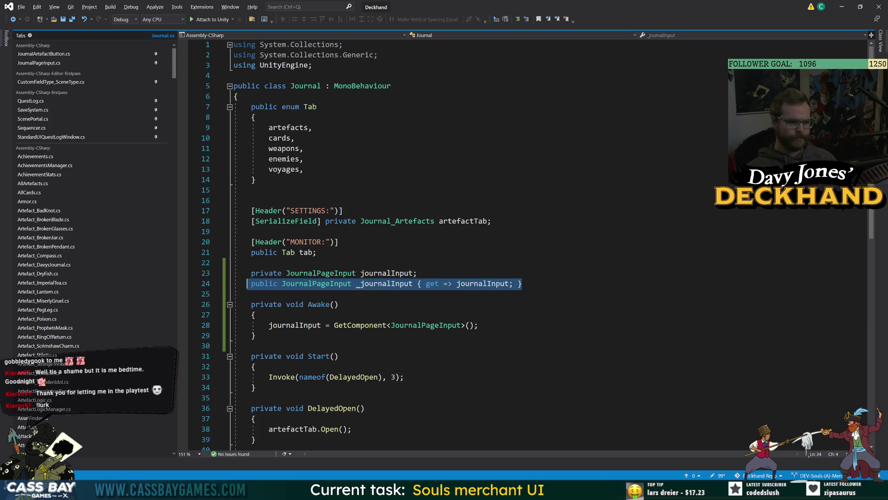
{"action": "left_click", "coordinate": [333, 283]}
{"action": "key", "text": "ctrl+Left"}
{"action": "key", "text": "shift+End"}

**Task description:**
Consider the string "text". State how many lines of the data contain it, giving the number alone.

**Completed task:**
2